Double entry accounting is a practice that forms the foundation of present-day bookkeeping and accounting. When the methodology was discovered, it revolutionized finance. Could a similar practice work for cybersecurity? This session will walk through ways that you can (and unknowingly already have) implemented a form of double entry accounting that can help you revolutionize your security program.
Double entry accounting (DEA) is a practice that forms the foundation of present-day bookkeeping and accounting. When the methodology was discovered, it revolutionized finance. Could a similar practice work for cybersecurity?

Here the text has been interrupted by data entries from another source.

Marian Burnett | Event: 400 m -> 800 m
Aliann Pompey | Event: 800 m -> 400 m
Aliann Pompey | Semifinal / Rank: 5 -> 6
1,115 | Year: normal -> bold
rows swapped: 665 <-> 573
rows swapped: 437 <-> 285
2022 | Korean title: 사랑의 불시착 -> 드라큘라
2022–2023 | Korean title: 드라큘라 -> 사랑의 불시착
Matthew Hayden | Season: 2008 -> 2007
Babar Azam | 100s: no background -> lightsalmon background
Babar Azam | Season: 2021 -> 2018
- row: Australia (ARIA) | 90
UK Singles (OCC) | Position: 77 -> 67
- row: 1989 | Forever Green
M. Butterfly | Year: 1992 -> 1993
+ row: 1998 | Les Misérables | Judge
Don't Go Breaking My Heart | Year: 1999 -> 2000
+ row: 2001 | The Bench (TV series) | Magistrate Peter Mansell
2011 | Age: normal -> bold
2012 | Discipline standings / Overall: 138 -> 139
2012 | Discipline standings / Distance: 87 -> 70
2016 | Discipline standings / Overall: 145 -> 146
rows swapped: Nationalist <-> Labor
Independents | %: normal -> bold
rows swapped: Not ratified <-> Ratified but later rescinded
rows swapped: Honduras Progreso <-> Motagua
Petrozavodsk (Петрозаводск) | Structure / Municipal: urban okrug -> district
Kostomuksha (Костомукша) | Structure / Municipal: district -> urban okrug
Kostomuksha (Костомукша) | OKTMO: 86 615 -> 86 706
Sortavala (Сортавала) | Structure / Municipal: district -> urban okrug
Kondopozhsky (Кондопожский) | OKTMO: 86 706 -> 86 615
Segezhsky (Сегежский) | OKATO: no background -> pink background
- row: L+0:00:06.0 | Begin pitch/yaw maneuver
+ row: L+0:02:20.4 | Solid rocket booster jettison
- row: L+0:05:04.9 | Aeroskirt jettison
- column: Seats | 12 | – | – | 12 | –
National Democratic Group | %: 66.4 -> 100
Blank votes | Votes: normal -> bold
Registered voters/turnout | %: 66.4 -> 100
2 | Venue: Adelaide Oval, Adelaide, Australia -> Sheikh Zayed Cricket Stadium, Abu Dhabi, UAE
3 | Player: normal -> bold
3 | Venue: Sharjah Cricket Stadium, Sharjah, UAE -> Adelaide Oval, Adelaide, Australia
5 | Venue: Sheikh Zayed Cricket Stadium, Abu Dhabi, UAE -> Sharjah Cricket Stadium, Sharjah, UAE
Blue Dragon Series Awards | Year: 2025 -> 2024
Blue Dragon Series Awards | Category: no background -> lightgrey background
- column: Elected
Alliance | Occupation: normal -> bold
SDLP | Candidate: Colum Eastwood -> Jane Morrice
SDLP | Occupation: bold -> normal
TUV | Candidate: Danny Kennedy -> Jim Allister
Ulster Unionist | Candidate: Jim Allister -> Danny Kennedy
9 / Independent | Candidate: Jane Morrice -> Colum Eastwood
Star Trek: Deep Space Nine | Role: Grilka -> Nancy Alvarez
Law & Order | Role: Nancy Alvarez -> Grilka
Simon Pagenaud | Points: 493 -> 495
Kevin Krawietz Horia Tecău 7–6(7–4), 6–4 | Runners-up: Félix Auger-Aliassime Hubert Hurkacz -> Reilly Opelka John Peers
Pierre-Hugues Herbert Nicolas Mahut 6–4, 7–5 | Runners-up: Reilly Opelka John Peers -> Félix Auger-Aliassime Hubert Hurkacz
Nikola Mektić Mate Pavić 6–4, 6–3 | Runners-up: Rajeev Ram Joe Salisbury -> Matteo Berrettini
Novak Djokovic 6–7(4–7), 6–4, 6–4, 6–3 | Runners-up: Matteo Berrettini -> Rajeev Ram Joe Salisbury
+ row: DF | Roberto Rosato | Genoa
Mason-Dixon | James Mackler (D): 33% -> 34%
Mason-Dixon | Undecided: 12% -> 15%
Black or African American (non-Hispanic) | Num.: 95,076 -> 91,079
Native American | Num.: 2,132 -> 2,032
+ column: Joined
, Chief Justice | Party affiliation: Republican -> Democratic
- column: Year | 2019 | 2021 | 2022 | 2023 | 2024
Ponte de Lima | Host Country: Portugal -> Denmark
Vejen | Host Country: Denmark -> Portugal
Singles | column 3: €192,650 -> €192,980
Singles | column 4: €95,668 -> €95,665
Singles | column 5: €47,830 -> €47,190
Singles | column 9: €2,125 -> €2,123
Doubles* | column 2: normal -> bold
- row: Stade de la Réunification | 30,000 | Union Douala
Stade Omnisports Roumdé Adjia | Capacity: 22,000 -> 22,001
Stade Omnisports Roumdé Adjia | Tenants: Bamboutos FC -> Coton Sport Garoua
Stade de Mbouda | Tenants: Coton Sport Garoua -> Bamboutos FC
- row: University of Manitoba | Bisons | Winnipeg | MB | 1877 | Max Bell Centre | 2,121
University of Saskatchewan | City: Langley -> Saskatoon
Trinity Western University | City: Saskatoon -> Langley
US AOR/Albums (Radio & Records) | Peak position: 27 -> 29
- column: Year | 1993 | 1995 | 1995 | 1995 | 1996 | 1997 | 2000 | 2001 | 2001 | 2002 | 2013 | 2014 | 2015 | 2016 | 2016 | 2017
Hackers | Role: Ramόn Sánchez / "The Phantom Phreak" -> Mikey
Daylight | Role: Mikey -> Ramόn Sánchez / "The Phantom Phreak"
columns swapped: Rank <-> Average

In this session, I’ll walk through many ways that we can (and unknowingly already have) implemented a form of DEA. For example, consider CMDBs vs logging systems. I’ll show how these two systems could serve on opposite ends of a balance sheet. This will also dive into a deeper understanding of what is an “asset” versus a “liability”. In cybersecurity, we talk often of “asset management” but what we really do is “liability management”. Properly characterizing what is truly an “asset” will help us in minimizing our liabilities.
I’ll also talk about managing expectations with respect to the accuracy of this system. For example, despite rigorous and well honed methods in finance, we still don’t always perfectly balance our books. We expect some degree of fraud and shrinkage that result in discrepancies. However, in security, we often have an unreasonable expectation that our books are perfectly balanced.
Sounil Yu is the CISO and Head of Research at JupiterOne. He created the Cyber Defense Matrix and the DIE Triad, which are reshaping approaches to cybersecurity. He's a Board Member of the FAIR Institute; is a visiting fellow at GMU Scalia Law School's National Security Institute; guest lectures at Carnegie Mellon; and advises many startups. Sounil previously served as the CISO-in-Residence at YL Ventures and Chief Security Scientist at Bank of America. Before BofA, he helped improve information security at several Fortune 100 companies and Federal Government agencies. Sounil has over 20 granted patents and was recognized as one of the most influential people in security in 2020 by Security Magazine, Influencer of the Year in 2021 by SC Awards, a 2021 Top 10 CISO by Black Unicorn Awards, and for Lifetime Achievement in 2022 by the SANS Institute. He has an MS in Electrical Engineering from Virginia Tech and a BS in Electrical Engineering and a BA in Economics from Duke University.